Y monumentos, una cumplida representación de los muchos monumentos que enriquecen a esta provincia castellana. Quizá las iglesias románicas, los históricos castillos y los palacios, sean con los personajes a los que nos acabamos de referir, los motivos más interesantes en los que detenerse al contemplar el cuadro. Castillos de Molina, de Atienza, de Jadraque, de Cifuentes, de Galve, de Zorita, de Guijosa, de Pioz...Iglesias de Sigüenza (la Catedral), de Guadalajara (San Ginés y Santa María), las románicas de Campisábalos, de Carabias, de Saúca, de San Bartolomé de Atienza. Los palacios del Infantado en Guadalajara y de Medinaceli en Cogolludo; picotas, pairones molineses; son nombres memorables que se pierden entre un sinfín de motivos más y que harían esta relación interminable. En la parte superior, como sellando cuanto allí se dice en imágenes, tres ángeles tenantes sostienen el escudo de la provincia.
El autor
Mariano Víctor de la Vega Gil, licenciado en Bellas Artes por la Facultad de San Fernando, nació en Cuenca el año 1928; es, por tanto, un hombre entrado en edad, y de ahí que su obra sea de lo más variada y extensa. Parte de su trabajo como pintor se encuentra en Nueva York, Massachusset, República Dominicana y Helsinki. Estar en posesión de un dibujo original o de una pintura de Víctor de la Vega, es para los conquenses más un tesoro que un lujo. Especialista en murales, aunque su repertorio se extiende casi por igual al retrato, al paisaje, al bodegón o al grabado, colaboró como ilustrador en diferentes ediciones de libros -el Quijote entre ellos-, y de los que por tener en este momento un ejemplar delante de mí, “Leyendas conquenses” de María Luisa Vallejo, se me ocurre citar a manera de ejemplo. Desde 1971 hasta el día de su jubilación, ha ejercido como catedrático de dibujo en el instituto de Segunda Enseñanza Alfonso VIII de Cuenca.

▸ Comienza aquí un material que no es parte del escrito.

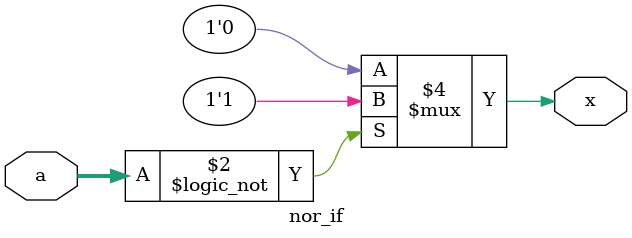
<source format=v>
`timescale 1ns/1ns

module nor_if(a,x);

input [3:0] a;
output x;
reg x;

always@(a)
begin
	if(a == 4'b0000)
		x = 1'b1;
	else
		x = 1'b0;
end

endmodule

</source>
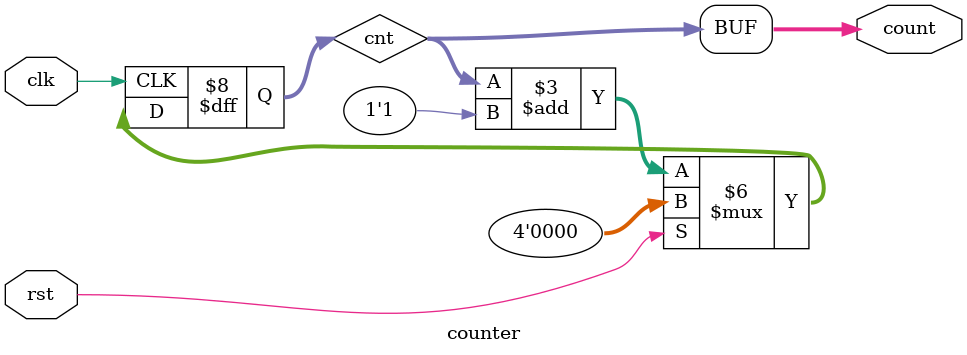
<source format=v>
module counter #(
    parameter          WIDTH=4
) (
    input              clk,
    input              rst,
    output [WIDTH-1:0] count
);

    reg [WIDTH-1:0] cnt;

    always @(posedge clk) begin
        if (rst == 1'b1)
            cnt<= {WIDTH{1'b0}};
        else
            cnt <= cnt + 1'b1;
    end

    assign count = cnt;


initial begin
$dumpfile("dump.vcd");
$dumpvars(0,counter);
end

 endmodule

</source>
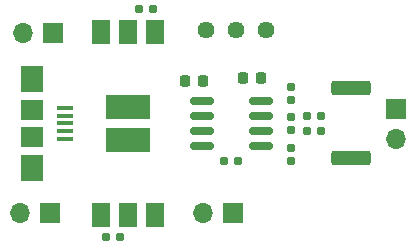
<source format=gbr>
%TF.GenerationSoftware,KiCad,Pcbnew,(6.0.0)*%
%TF.CreationDate,2022-12-15T22:30:45+01:00*%
%TF.ProjectId,current_measurement,63757272-656e-4745-9f6d-656173757265,2.0*%
%TF.SameCoordinates,Original*%
%TF.FileFunction,Soldermask,Top*%
%TF.FilePolarity,Negative*%
%FSLAX46Y46*%
G04 Gerber Fmt 4.6, Leading zero omitted, Abs format (unit mm)*
G04 Created by KiCad (PCBNEW (6.0.0)) date 2022-12-15 22:30:45*
%MOMM*%
%LPD*%
G01*
G04 APERTURE LIST*
G04 Aperture macros list*
%AMRoundRect*
0 Rectangle with rounded corners*
0 $1 Rounding radius*
0 $2 $3 $4 $5 $6 $7 $8 $9 X,Y pos of 4 corners*
0 Add a 4 corners polygon primitive as box body*
4,1,4,$2,$3,$4,$5,$6,$7,$8,$9,$2,$3,0*
0 Add four circle primitives for the rounded corners*
1,1,$1+$1,$2,$3*
1,1,$1+$1,$4,$5*
1,1,$1+$1,$6,$7*
1,1,$1+$1,$8,$9*
0 Add four rect primitives between the rounded corners*
20,1,$1+$1,$2,$3,$4,$5,0*
20,1,$1+$1,$4,$5,$6,$7,0*
20,1,$1+$1,$6,$7,$8,$9,0*
20,1,$1+$1,$8,$9,$2,$3,0*%
G04 Aperture macros list end*
%ADD10RoundRect,0.150000X0.825000X0.150000X-0.825000X0.150000X-0.825000X-0.150000X0.825000X-0.150000X0*%
%ADD11R,3.800000X2.000000*%
%ADD12R,1.500000X2.000000*%
%ADD13RoundRect,0.155000X0.212500X0.155000X-0.212500X0.155000X-0.212500X-0.155000X0.212500X-0.155000X0*%
%ADD14RoundRect,0.155000X-0.212500X-0.155000X0.212500X-0.155000X0.212500X0.155000X-0.212500X0.155000X0*%
%ADD15C,1.440000*%
%ADD16RoundRect,0.160000X0.197500X0.160000X-0.197500X0.160000X-0.197500X-0.160000X0.197500X-0.160000X0*%
%ADD17RoundRect,0.160000X-0.197500X-0.160000X0.197500X-0.160000X0.197500X0.160000X-0.197500X0.160000X0*%
%ADD18RoundRect,0.250000X1.425000X-0.362500X1.425000X0.362500X-1.425000X0.362500X-1.425000X-0.362500X0*%
%ADD19R,1.700000X1.700000*%
%ADD20O,1.700000X1.700000*%
%ADD21R,1.900000X1.800000*%
%ADD22R,1.900000X2.300000*%
%ADD23R,1.400000X0.400000*%
%ADD24RoundRect,0.225000X-0.225000X-0.250000X0.225000X-0.250000X0.225000X0.250000X-0.225000X0.250000X0*%
%ADD25RoundRect,0.225000X0.225000X0.250000X-0.225000X0.250000X-0.225000X-0.250000X0.225000X-0.250000X0*%
%ADD26RoundRect,0.155000X0.155000X-0.212500X0.155000X0.212500X-0.155000X0.212500X-0.155000X-0.212500X0*%
G04 APERTURE END LIST*
D10*
%TO.C,U3*%
X116140000Y-73025000D03*
X116140000Y-71755000D03*
X116140000Y-70485000D03*
X116140000Y-69215000D03*
X111190000Y-69215000D03*
X111190000Y-70485000D03*
X111190000Y-71755000D03*
X111190000Y-73025000D03*
%TD*%
D11*
%TO.C,U6*%
X104902000Y-72542000D03*
D12*
X104902000Y-78842000D03*
X107202000Y-78842000D03*
X102602000Y-78842000D03*
%TD*%
%TO.C,U5*%
X107202000Y-63398000D03*
X102602000Y-63398000D03*
X104902000Y-63398000D03*
D11*
X104902000Y-69698000D03*
%TD*%
D13*
%TO.C,C11*%
X104199500Y-80772000D03*
X103064500Y-80772000D03*
%TD*%
D14*
%TO.C,C10*%
X105858500Y-61468000D03*
X106993500Y-61468000D03*
%TD*%
D15*
%TO.C,RV1*%
X111506000Y-63246000D03*
X114046000Y-63246000D03*
X116586000Y-63246000D03*
%TD*%
D16*
%TO.C,R7*%
X114262500Y-74295000D03*
X113067500Y-74295000D03*
%TD*%
D17*
%TO.C,R6*%
X120052500Y-70485000D03*
X121247500Y-70485000D03*
%TD*%
%TO.C,R5*%
X120052500Y-71755000D03*
X121247500Y-71755000D03*
%TD*%
D18*
%TO.C,R4*%
X123825000Y-74082500D03*
X123825000Y-68157500D03*
%TD*%
D19*
%TO.C,J5*%
X98303000Y-78740000D03*
D20*
X95763000Y-78740000D03*
%TD*%
D21*
%TO.C,J4*%
X96744000Y-72270000D03*
X96744000Y-69970000D03*
D22*
X96744000Y-74870000D03*
X96744000Y-67370000D03*
D23*
X99594000Y-72420000D03*
X99594000Y-71770000D03*
X99594000Y-71120000D03*
X99594000Y-70470000D03*
X99594000Y-69820000D03*
%TD*%
D19*
%TO.C,J3*%
X113797000Y-78740000D03*
D20*
X111257000Y-78740000D03*
%TD*%
D19*
%TO.C,J2*%
X127610000Y-69870000D03*
D20*
X127610000Y-72410000D03*
%TD*%
%TO.C,J1*%
X96017000Y-63500000D03*
D19*
X98557000Y-63500000D03*
%TD*%
D24*
%TO.C,C9*%
X109715000Y-67564000D03*
X111265000Y-67564000D03*
%TD*%
D25*
%TO.C,C8*%
X116205000Y-67310000D03*
X114655000Y-67310000D03*
%TD*%
D26*
%TO.C,C7*%
X118745000Y-71687500D03*
X118745000Y-70552500D03*
%TD*%
%TO.C,C6*%
X118745000Y-69147500D03*
X118745000Y-68012500D03*
%TD*%
%TO.C,C5*%
X118745000Y-74295000D03*
X118745000Y-73160000D03*
%TD*%
M02*

</source>
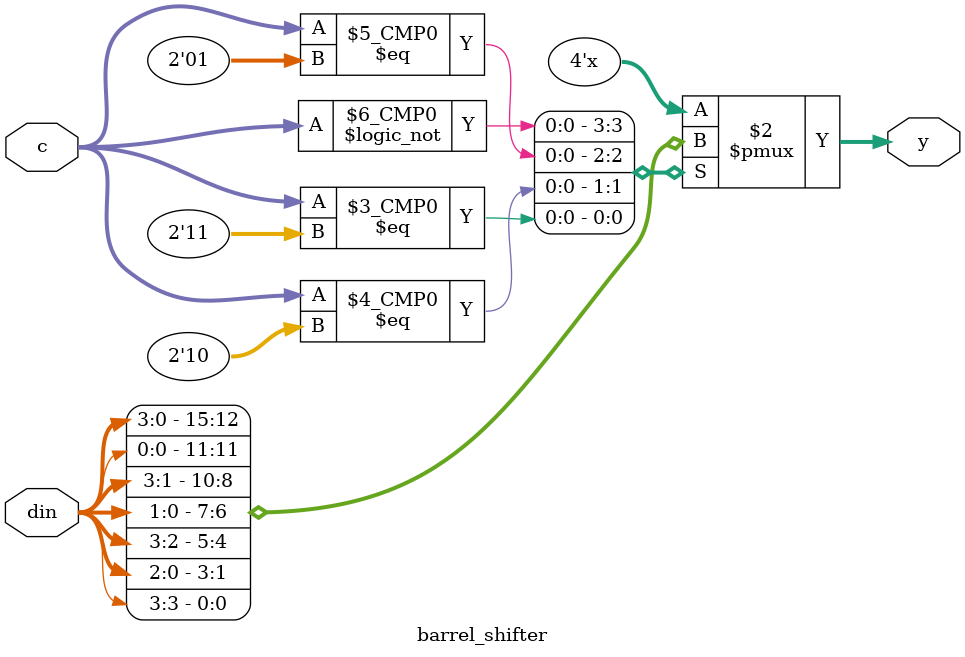
<source format=sv>
module barrel_shifter
  (
    input logic [1:0]c,
    input logic [3:0] din,
    output logic [3:0] y
  
  );
  
  always_comb
    begin
      unique case(c)
        2'b00 : y = din;
        2'b01 : y = {din[0],din[3:1] };
        2'b10 : y = {din[1],din[0], din[3:2] };
        2'b11 : y = {din[2],din[1], din[0], din[3] };
      endcase
    end
endmodule
</source>
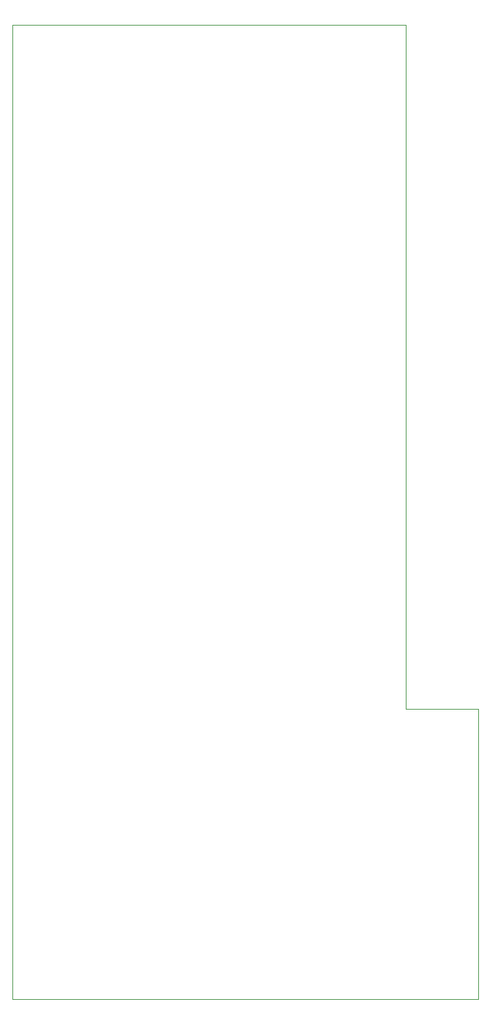
<source format=gbr>
%TF.GenerationSoftware,KiCad,Pcbnew,(5.1.6)-1*%
%TF.CreationDate,2020-12-26T22:01:20+01:00*%
%TF.ProjectId,measurestick,6d656173-7572-4657-9374-69636b2e6b69,rev?*%
%TF.SameCoordinates,PX3dc4fd0PY93c3260*%
%TF.FileFunction,Profile,NP*%
%FSLAX46Y46*%
G04 Gerber Fmt 4.6, Leading zero omitted, Abs format (unit mm)*
G04 Created by KiCad (PCBNEW (5.1.6)-1) date 2020-12-26 22:01:20*
%MOMM*%
%LPD*%
G01*
G04 APERTURE LIST*
%TA.AperFunction,Profile*%
%ADD10C,0.100000*%
%TD*%
G04 APERTURE END LIST*
D10*
X57150000Y0D02*
X0Y0D01*
X48260000Y119380000D02*
X48260000Y35560000D01*
X0Y119380000D02*
X48260000Y119380000D01*
X0Y0D02*
X0Y119380000D01*
X57150000Y35560000D02*
X57150000Y0D01*
X48260000Y35560000D02*
X57150000Y35560000D01*
M02*

</source>
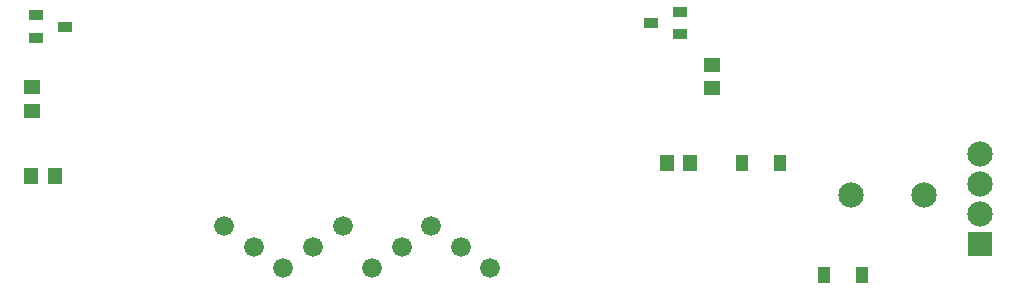
<source format=gts>
G04 Layer_Color=8388736*
%FSLAX43Y43*%
%MOMM*%
G71*
G01*
G75*
%ADD23R,1.400X1.150*%
%ADD24R,1.150X0.850*%
%ADD25R,1.060X1.370*%
%ADD26R,1.150X1.400*%
%ADD27C,2.150*%
%ADD28C,1.674*%
%ADD29R,2.150X2.150*%
D23*
X85008Y17919D02*
D03*
Y19919D02*
D03*
X27500Y16000D02*
D03*
Y18000D02*
D03*
D24*
X82285Y22515D02*
D03*
Y24415D02*
D03*
X79885Y23465D02*
D03*
X27815Y24090D02*
D03*
Y22190D02*
D03*
X30215Y23140D02*
D03*
D25*
X87533Y11619D02*
D03*
X90808D02*
D03*
X94483Y2119D02*
D03*
X97758D02*
D03*
D26*
X29408Y10519D02*
D03*
X27408D02*
D03*
X83208Y11619D02*
D03*
X81208D02*
D03*
D27*
X96758Y8869D02*
D03*
X103008D02*
D03*
X107758Y9829D02*
D03*
Y7289D02*
D03*
Y12369D02*
D03*
D28*
X66250Y2750D02*
D03*
X63750Y4500D02*
D03*
X43750Y6250D02*
D03*
X46250Y4500D02*
D03*
X48750Y2750D02*
D03*
X51250Y4500D02*
D03*
X53750Y6250D02*
D03*
X56250Y2750D02*
D03*
X58750Y4500D02*
D03*
X61250Y6250D02*
D03*
D29*
X107758Y4749D02*
D03*
M02*

</source>
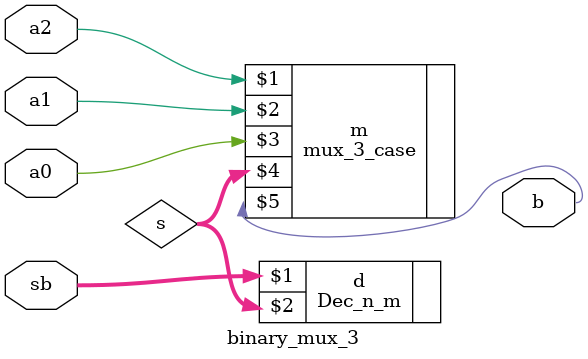
<source format=v>
module binary_mux_3 (
    a2,a1,a0,sb,b
);
    parameter  k = 1;
    input [k-1:0] a0,a1,a2; //输入信号
    input [1:0] sb; //二进制编码的选择信号
    output [k-1:0] b;
    wire [2:0] s;

    Dec_n_m #(2,3) d(sb,s); //通过译码器将二进制信号转化为独热码信号
    mux_3_case #(k) m(a2,a1,a0,s,b);//多路选择器选择输入

endmodule

</source>
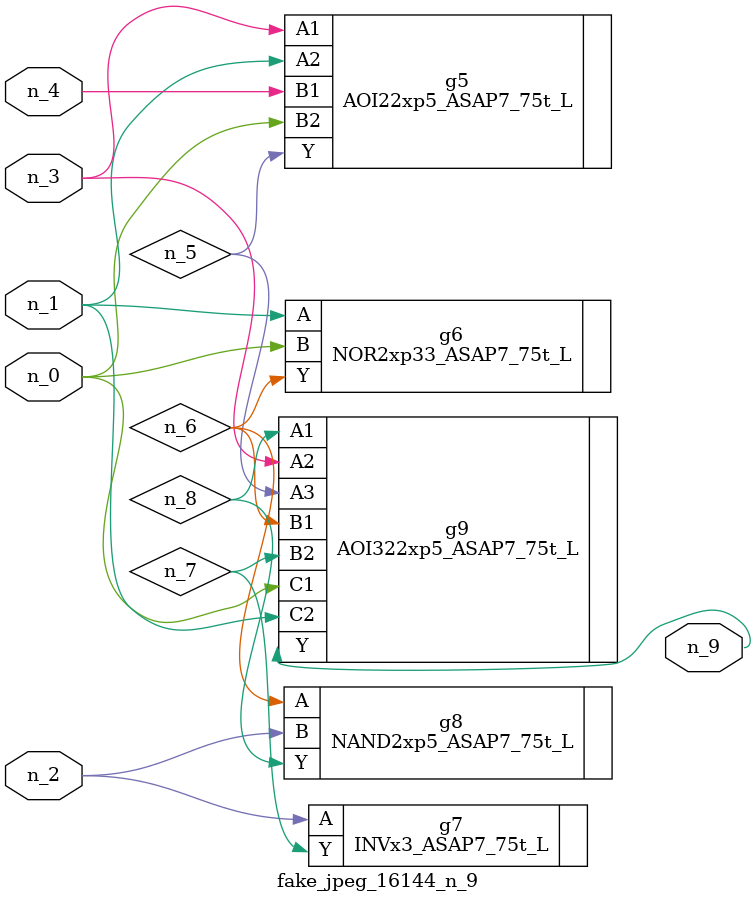
<source format=v>
module fake_jpeg_16144_n_9 (n_3, n_2, n_1, n_0, n_4, n_9);

input n_3;
input n_2;
input n_1;
input n_0;
input n_4;

output n_9;

wire n_8;
wire n_6;
wire n_5;
wire n_7;

AOI22xp5_ASAP7_75t_L g5 ( 
.A1(n_3),
.A2(n_1),
.B1(n_4),
.B2(n_0),
.Y(n_5)
);

NOR2xp33_ASAP7_75t_L g6 ( 
.A(n_1),
.B(n_0),
.Y(n_6)
);

INVx3_ASAP7_75t_L g7 ( 
.A(n_2),
.Y(n_7)
);

NAND2xp5_ASAP7_75t_L g8 ( 
.A(n_6),
.B(n_2),
.Y(n_8)
);

AOI322xp5_ASAP7_75t_L g9 ( 
.A1(n_8),
.A2(n_3),
.A3(n_5),
.B1(n_6),
.B2(n_7),
.C1(n_0),
.C2(n_1),
.Y(n_9)
);


endmodule
</source>
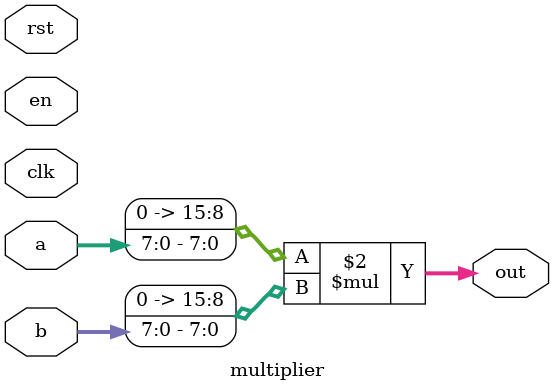
<source format=sv>

module multiplier #(
  parameter int width = 16
) (
  input logic clk,
  input logic rst,
  input logic en,

  input logic [7:0] a,
  input logic [7:0] b,
  output logic [15:0] out
);

always_comb
begin
  out = { {8{1'b0}}, a} * { {8{1'b0}}, b};
end

endmodule


</source>
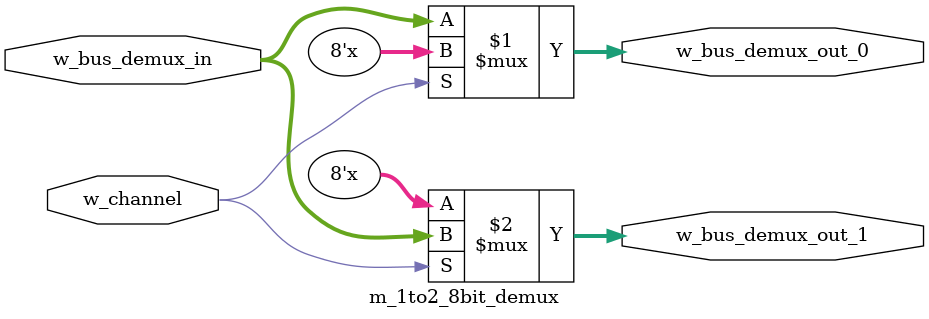
<source format=v>
module m_1to2_8bit_demux (w_bus_demux_out_0, w_bus_demux_out_1, w_bus_demux_in, w_channel);
	output [7:0] w_bus_demux_out_0, w_bus_demux_out_1;
	input [7:0] w_bus_demux_in;
	input w_channel;
	assign w_bus_demux_out_0 = (w_channel) ? 8'bzzzzzzzz : w_bus_demux_in;
	assign w_bus_demux_out_1 = (w_channel) ? w_bus_demux_in : 8'bzzzzzzzz;
endmodule
</source>
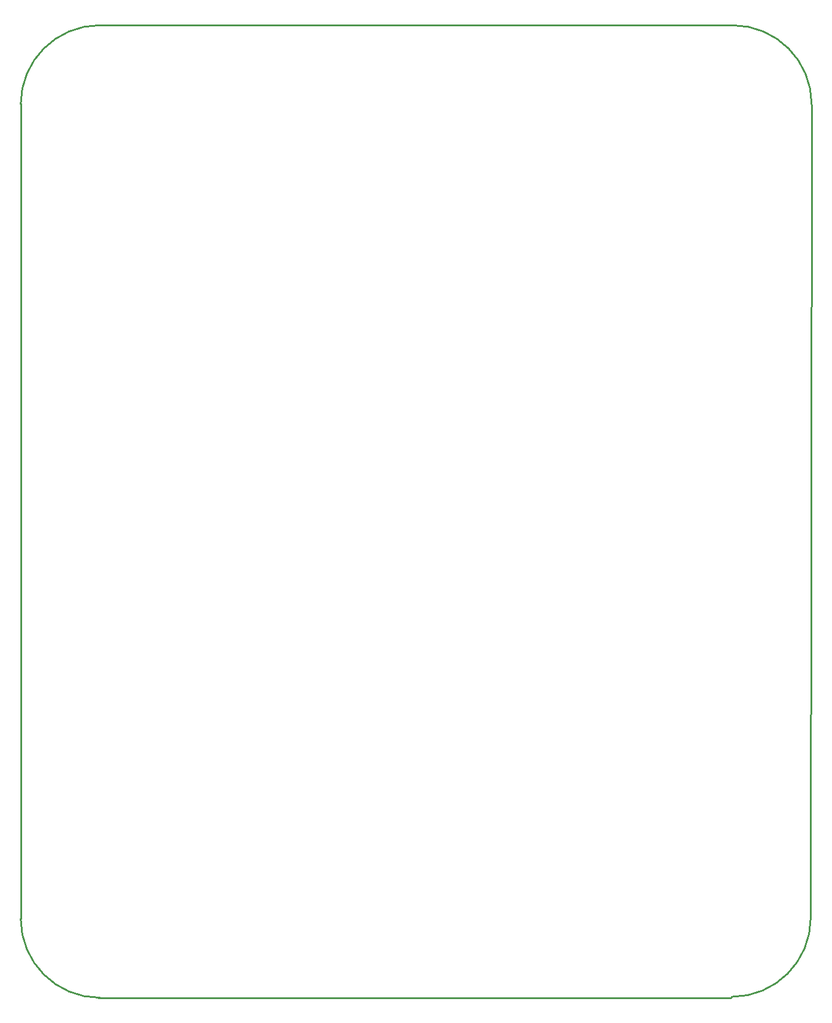
<source format=gko>
G04 Layer: BoardOutline*
G04 EasyEDA v6.4.0, 2020-07-06T20:42:06--4:00*
G04 ceb930e8192849dcbdd75014d79c76d5,10*
G04 Gerber Generator version 0.2*
G04 Scale: 100 percent, Rotated: No, Reflected: No *
G04 Dimensions in millimeters *
G04 leading zeros omitted , absolute positions ,3 integer and 3 decimal *
%FSLAX33Y33*%
%MOMM*%
G90*
G71D02*

%ADD10C,0.254000*%
G54D10*
G01X11204Y137795D02*
G01X100835Y137795D01*
G01X112039Y126593D02*
G01X111912Y11049D01*
G01X100578Y0D02*
G01X10947Y0D01*
G01X25Y11176D02*
G01X0Y126720D01*
G75*
G01X100835Y137795D02*
G02X112039Y126591I0J-11204D01*
G01*
G75*
G01X111912Y11331D02*
G02X100708Y127I-11204J0D01*
G01*
G75*
G01X11204Y0D02*
G02X0Y11204I0J11204D01*
G01*
G75*
G01X0Y126591D02*
G02X11204Y137795I11204J0D01*
G01*

%LPD*%
M00*
M02*

</source>
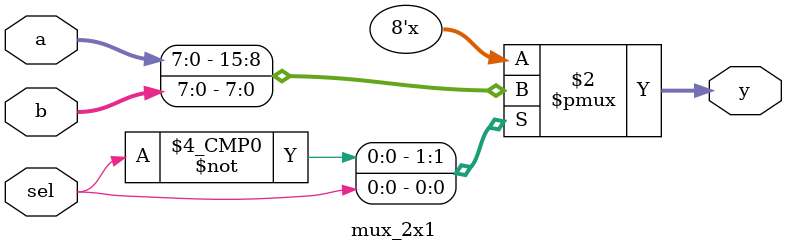
<source format=v>
`timescale 1ns / 1ps

module mux_2x1(
    input [7:0] a, 
    input [7:0] b, 
    input sel,
    output reg [7:0] y
    );
    
    always @ (a, b, sel)
    begin
        case(sel)
            1'b0: y = a; // when sel = 0, output a
            1'b1: y = b; // when sel = 1, output b
        endcase
    end
endmodule
</source>
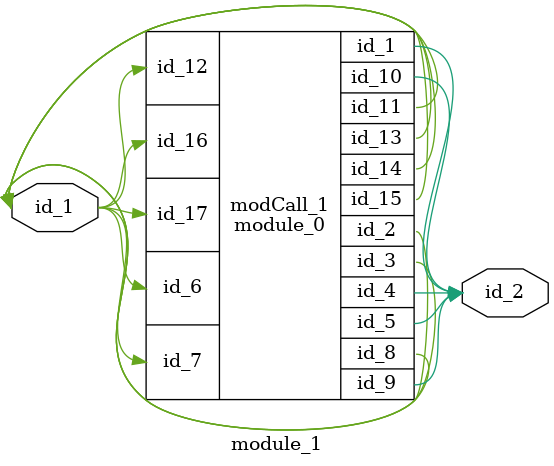
<source format=v>
module module_0 (
    id_1,
    id_2,
    id_3,
    id_4,
    id_5,
    id_6,
    id_7,
    id_8,
    id_9,
    id_10,
    id_11,
    id_12,
    id_13,
    id_14,
    id_15,
    id_16,
    id_17
);
  input wire id_17;
  input wire id_16;
  inout wire id_15;
  inout wire id_14;
  inout wire id_13;
  input wire id_12;
  inout wire id_11;
  output wire id_10;
  output wire id_9;
  inout wire id_8;
  input wire id_7;
  input wire id_6;
  output wire id_5;
  output wire id_4;
  output wire id_3;
  output wire id_2;
  output wire id_1;
endmodule
module module_1 (
    id_1,
    id_2
);
  output wire id_2;
  module_0 modCall_1 (
      id_2,
      id_1,
      id_1,
      id_2,
      id_2,
      id_1,
      id_1,
      id_1,
      id_2,
      id_2,
      id_1,
      id_1,
      id_1,
      id_1,
      id_1,
      id_1,
      id_1
  );
  inout wire id_1;
  wire id_3;
  parameter id_4 = 1;
  wire id_5;
  ;
  wire id_6, id_7, id_8;
endmodule

</source>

No soy un gran conocedor de la obra pictórica de Víctor de la Vega, pero sí creo conocerla lo suficiente como para poder destacar de toda ella dos de sus famosos retablos: “Retablo Conquense”, y este “Retablo Arriacense”, sin duda y para mi uso lo mejor de cuanto conozco de su producción.
Fue director de la Real Academia Conquense de Artes y Letras desde diciembre de 2003 hasta febrero de 2005; cargo de responsabilidad que tuvo que abandonar por su delicada salud, pasando a ser académico numerario de la misma.